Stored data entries

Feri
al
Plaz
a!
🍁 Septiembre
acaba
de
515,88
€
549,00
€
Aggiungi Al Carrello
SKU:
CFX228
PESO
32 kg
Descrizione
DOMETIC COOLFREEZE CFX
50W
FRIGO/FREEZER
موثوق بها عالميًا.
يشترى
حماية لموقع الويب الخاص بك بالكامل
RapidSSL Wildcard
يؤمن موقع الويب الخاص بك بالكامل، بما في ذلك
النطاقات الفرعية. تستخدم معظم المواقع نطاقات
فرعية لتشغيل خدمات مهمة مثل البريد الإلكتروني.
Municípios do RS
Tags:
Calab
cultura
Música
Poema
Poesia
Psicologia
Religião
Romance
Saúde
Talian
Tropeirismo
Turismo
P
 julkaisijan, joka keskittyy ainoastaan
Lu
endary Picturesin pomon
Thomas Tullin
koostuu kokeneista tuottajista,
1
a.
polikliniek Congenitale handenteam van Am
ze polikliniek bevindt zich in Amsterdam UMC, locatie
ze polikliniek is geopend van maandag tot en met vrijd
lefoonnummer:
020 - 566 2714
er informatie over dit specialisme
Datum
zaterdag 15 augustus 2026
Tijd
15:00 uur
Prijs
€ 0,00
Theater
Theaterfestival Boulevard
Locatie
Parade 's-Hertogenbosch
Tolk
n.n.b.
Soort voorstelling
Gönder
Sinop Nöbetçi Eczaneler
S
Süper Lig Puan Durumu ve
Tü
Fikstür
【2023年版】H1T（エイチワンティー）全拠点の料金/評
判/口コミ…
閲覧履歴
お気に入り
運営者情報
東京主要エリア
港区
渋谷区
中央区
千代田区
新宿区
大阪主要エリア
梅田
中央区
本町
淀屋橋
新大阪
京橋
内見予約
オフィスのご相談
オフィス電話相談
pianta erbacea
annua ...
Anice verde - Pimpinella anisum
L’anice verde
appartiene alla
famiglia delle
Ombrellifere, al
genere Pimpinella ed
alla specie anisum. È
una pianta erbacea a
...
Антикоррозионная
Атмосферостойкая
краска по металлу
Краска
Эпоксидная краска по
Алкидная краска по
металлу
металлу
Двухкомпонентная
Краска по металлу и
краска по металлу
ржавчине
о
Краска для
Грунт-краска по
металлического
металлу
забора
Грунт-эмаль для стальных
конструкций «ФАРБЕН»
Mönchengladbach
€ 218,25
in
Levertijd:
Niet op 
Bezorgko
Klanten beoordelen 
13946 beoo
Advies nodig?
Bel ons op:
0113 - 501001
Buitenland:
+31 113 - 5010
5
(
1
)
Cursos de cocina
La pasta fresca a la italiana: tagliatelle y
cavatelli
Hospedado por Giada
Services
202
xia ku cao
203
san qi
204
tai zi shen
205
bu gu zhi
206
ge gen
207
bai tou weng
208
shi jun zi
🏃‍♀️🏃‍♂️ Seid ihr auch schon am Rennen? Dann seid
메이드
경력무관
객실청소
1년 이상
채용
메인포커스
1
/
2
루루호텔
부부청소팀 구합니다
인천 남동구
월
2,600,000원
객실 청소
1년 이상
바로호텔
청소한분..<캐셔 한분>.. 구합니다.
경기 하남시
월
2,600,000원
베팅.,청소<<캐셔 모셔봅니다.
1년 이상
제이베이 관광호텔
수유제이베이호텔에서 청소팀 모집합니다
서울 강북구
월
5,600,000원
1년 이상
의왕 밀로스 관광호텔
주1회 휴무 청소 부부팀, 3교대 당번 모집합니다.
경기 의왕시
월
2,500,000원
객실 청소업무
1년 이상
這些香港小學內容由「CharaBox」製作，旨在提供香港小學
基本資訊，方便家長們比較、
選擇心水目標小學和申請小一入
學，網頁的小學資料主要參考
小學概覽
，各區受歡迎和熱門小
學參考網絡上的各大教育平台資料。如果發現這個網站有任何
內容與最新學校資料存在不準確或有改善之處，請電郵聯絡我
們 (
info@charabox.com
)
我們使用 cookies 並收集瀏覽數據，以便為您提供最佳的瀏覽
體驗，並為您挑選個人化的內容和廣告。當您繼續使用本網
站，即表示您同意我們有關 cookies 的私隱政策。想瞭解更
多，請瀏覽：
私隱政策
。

## Work instructions
Return the text of every record line by line, keeping each line identical to the original.

## Written response
Feri
al
Plaz
a!
🍁 Septiembre
acaba
de
515,88
€
549,00
€
Aggiungi Al Carrello
SKU:
CFX228
PESO
32 kg
Descrizione
DOMETIC COOLFREEZE CFX
50W
FRIGO/FREEZER
موثوق بها عالميًا.
يشترى
حماية لموقع الويب الخاص بك بالكامل
RapidSSL Wildcard
يؤمن موقع الويب الخاص بك بالكامل، بما في ذلك
النطاقات الفرعية. تستخدم معظم المواقع نطاقات
فرعية لتشغيل خدمات مهمة مثل البريد الإلكتروني.
Municípios do RS
Tags:
Calab
cultura
Música
Poema
Poesia
Psicologia
Religião
Romance
Saúde
Talian
Tropeirismo
Turismo
P
 julkaisijan, joka keskittyy ainoastaan
Lu
endary Picturesin pomon
Thomas Tullin
koostuu kokeneista tuottajista,
1
a.
polikliniek Congenitale handenteam van Am
ze polikliniek bevindt zich in Amsterdam UMC, locatie
ze polikliniek is geopend van maandag tot en met vrijd
lefoonnummer:
020 - 566 2714
er informatie over dit specialisme
Datum
zaterdag 15 augustus 2026
Tijd
15:00 uur
Prijs
€ 0,00
Theater
Theaterfestival Boulevard
Locatie
Parade 's-Hertogenbosch
Tolk
n.n.b.
Soort voorstelling
Gönder
Sinop Nöbetçi Eczaneler
S
Süper Lig Puan Durumu ve
Tü
Fikstür
【2023年版】H1T（エイチワンティー）全拠点の料金/評
判/口コミ…
閲覧履歴
お気に入り
運営者情報
東京主要エリア
港区
渋谷区
中央区
千代田区
新宿区
大阪主要エリア
梅田
中央区
本町
淀屋橋
新大阪
京橋
内見予約
オフィスのご相談
オフィス電話相談
pianta erbacea
annua ...
Anice verde - Pimpinella anisum
L’anice verde
appartiene alla
famiglia delle
Ombrellifere, al
genere Pimpinella ed
alla specie anisum. È
una pianta erbacea a
...
Антикоррозионная
Атмосферостойкая
краска по металлу
Краска
Эпоксидная краска по
Алкидная краска по
металлу
металлу
Двухкомпонентная
Краска по металлу и
краска по металлу
ржавчине
о
Краска для
Грунт-краска по
металлического
металлу
забора
Грунт-эмаль для стальных
конструкций «ФАРБЕН»
Mönchengladbach
€ 218,25
in
Levertijd:
Niet op 
Bezorgko
Klanten beoordelen 
13946 beoo
Advies nodig?
Bel ons op:
0113 - 501001
Buitenland:
+31 113 - 5010
5
(
1
)
Cursos de cocina
La pasta fresca a la italiana: tagliatelle y
cavatelli
Hospedado por Giada
Services
202
xia ku cao
203
san qi
204
tai zi shen
205
bu gu zhi
206
ge gen
207
bai tou weng
208
shi jun zi
🏃‍♀️🏃‍♂️ Seid ihr auch schon am Rennen? Dann seid
메이드
경력무관
객실청소
1년 이상
채용
메인포커스
1
/
2
루루호텔
부부청소팀 구합니다
인천 남동구
월
2,600,000원
객실 청소
1년 이상
바로호텔
청소한분..<캐셔 한분>.. 구합니다.
경기 하남시
월
2,600,000원
베팅.,청소<<캐셔 모셔봅니다.
1년 이상
제이베이 관광호텔
수유제이베이호텔에서 청소팀 모집합니다
서울 강북구
월
5,600,000원
1년 이상
의왕 밀로스 관광호텔
주1회 휴무 청소 부부팀, 3교대 당번 모집합니다.
경기 의왕시
월
2,500,000원
객실 청소업무
1년 이상
這些香港小學內容由「CharaBox」製作，旨在提供香港小學
基本資訊，方便家長們比較、
選擇心水目標小學和申請小一入
學，網頁的小學資料主要參考
小學概覽
，各區受歡迎和熱門小
學參考網絡上的各大教育平台資料。如果發現這個網站有任何
內容與最新學校資料存在不準確或有改善之處，請電郵聯絡我
們 (
info@charabox.com
)
我們使用 cookies 並收集瀏覽數據，以便為您提供最佳的瀏覽
體驗，並為您挑選個人化的內容和廣告。當您繼續使用本網
站，即表示您同意我們有關 cookies 的私隱政策。想瞭解更
多，請瀏覽：
私隱政策
。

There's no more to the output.